» TASK INPUTS:
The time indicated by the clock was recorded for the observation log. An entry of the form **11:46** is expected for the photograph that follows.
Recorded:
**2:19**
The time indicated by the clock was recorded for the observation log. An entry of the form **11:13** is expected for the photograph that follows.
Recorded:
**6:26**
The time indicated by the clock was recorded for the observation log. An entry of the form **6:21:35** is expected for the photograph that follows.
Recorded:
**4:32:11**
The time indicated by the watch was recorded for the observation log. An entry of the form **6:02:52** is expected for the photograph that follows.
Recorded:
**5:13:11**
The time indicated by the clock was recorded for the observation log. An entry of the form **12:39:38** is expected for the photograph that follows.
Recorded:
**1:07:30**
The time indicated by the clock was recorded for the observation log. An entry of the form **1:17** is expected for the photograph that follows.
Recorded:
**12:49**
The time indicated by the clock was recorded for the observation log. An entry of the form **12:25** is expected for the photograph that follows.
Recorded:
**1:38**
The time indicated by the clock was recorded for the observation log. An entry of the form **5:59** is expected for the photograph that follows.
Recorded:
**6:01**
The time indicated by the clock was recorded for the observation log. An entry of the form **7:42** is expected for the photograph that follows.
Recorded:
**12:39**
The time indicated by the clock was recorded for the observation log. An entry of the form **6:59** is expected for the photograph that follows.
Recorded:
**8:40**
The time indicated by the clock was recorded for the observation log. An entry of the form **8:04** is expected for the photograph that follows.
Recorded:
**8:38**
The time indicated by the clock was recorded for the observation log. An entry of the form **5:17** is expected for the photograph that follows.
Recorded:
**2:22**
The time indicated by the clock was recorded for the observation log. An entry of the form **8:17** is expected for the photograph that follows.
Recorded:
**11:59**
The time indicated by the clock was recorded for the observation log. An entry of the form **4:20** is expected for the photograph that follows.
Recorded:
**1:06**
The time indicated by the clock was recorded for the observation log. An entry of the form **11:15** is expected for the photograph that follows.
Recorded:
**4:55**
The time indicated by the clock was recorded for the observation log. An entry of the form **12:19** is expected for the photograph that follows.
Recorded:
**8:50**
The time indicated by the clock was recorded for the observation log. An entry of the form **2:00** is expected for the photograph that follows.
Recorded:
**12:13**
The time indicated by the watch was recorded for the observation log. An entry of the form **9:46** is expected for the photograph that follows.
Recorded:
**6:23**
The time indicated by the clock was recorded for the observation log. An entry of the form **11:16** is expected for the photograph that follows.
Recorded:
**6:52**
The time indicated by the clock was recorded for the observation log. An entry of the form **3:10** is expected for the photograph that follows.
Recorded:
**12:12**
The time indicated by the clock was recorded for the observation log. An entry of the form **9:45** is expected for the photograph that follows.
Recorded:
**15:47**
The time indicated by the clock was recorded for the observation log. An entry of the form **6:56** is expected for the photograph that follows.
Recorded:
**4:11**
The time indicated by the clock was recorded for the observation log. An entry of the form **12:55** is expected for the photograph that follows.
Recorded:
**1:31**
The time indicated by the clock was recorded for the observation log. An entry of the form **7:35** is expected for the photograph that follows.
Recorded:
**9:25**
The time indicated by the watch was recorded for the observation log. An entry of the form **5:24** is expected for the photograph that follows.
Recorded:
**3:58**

» REQUIREMENT: Reproduce the records above, replacing each occurrence of "observation log" with "field log" and leaving everything else unchanged.

» RESPONSE TO THIS EXERCISE:
The time indicated by the clock was recorded for the field log. An entry of the form **11:46** is expected for the photograph that follows.
Recorded:
**2:19**
The time indicated by the clock was recorded for the field log. An entry of the form **11:13** is expected for the photograph that follows.
Recorded:
**6:26**
The time indicated by the clock was recorded for the field log. An entry of the form **6:21:35** is expected for the photograph that follows.
Recorded:
**4:32:11**
The time indicated by the watch was recorded for the field log. An entry of the form **6:02:52** is expected for the photograph that follows.
Recorded:
**5:13:11**
The time indicated by the clock was recorded for the field log. An entry of the form **12:39:38** is expected for the photograph that follows.
Recorded:
**1:07:30**
The time indicated by the clock was recorded for the field log. An entry of the form **1:17** is expected for the photograph that follows.
Recorded:
**12:49**
The time indicated by the clock was recorded for the field log. An entry of the form **12:25** is expected for the photograph that follows.
Recorded:
**1:38**
The time indicated by the clock was recorded for the field log. An entry of the form **5:59** is expected for the photograph that follows.
Recorded:
**6:01**
The time indicated by the clock was recorded for the field log. An entry of the form **7:42** is expected for the photograph that follows.
Recorded:
**12:39**
The time indicated by the clock was recorded for the field log. An entry of the form **6:59** is expected for the photograph that follows.
Recorded:
**8:40**
The time indicated by the clock was recorded for the field log. An entry of the form **8:04** is expected for the photograph that follows.
Recorded:
**8:38**
The time indicated by the clock was recorded for the field log. An entry of the form **5:17** is expected for the photograph that follows.
Recorded:
**2:22**
The time indicated by the clock was recorded for the field log. An entry of the form **8:17** is expected for the photograph that follows.
Recorded:
**11:59**
The time indicated by the clock was recorded for the field log. An entry of the form **4:20** is expected for the photograph that follows.
Recorded:
**1:06**
The time indicated by the clock was recorded for the field log. An entry of the form **11:15** is expected for the photograph that follows.
Recorded:
**4:55**
The time indicated by the clock was recorded for the field log. An entry of the form **12:19** is expected for the photograph that follows.
Recorded:
**8:50**
The time indicated by the clock was recorded for the field log. An entry of the form **2:00** is expected for the photograph that follows.
Recorded:
**12:13**
The time indicated by the watch was recorded for the field log. An entry of the form **9:46** is expected for the photograph that follows.
Recorded:
**6:23**
The time indicated by the clock was recorded for the field log. An entry of the form **11:16** is expected for the photograph that follows.
Recorded:
**6:52**
The time indicated by the clock was recorded for the field log. An entry of the form **3:10** is expected for the photograph that follows.
Recorded:
**12:12**
The time indicated by the clock was recorded for the field log. An entry of the form **9:45** is expected for the photograph that follows.
Recorded:
**15:47**
The time indicated by the clock was recorded for the field log. An entry of the form **6:56** is expected for the photograph that follows.
Recorded:
**4:11**
The time indicated by the clock was recorded for the field log. An entry of the form **12:55** is expected for the photograph that follows.
Recorded:
**1:31**
The time indicated by the clock was recorded for the field log. An entry of the form **7:35** is expected for the photograph that follows.
Recorded:
**9:25**
The time indicated by the watch was recorded for the field log. An entry of the form **5:24** is expected for the photograph that follows.
Recorded:
**3:58**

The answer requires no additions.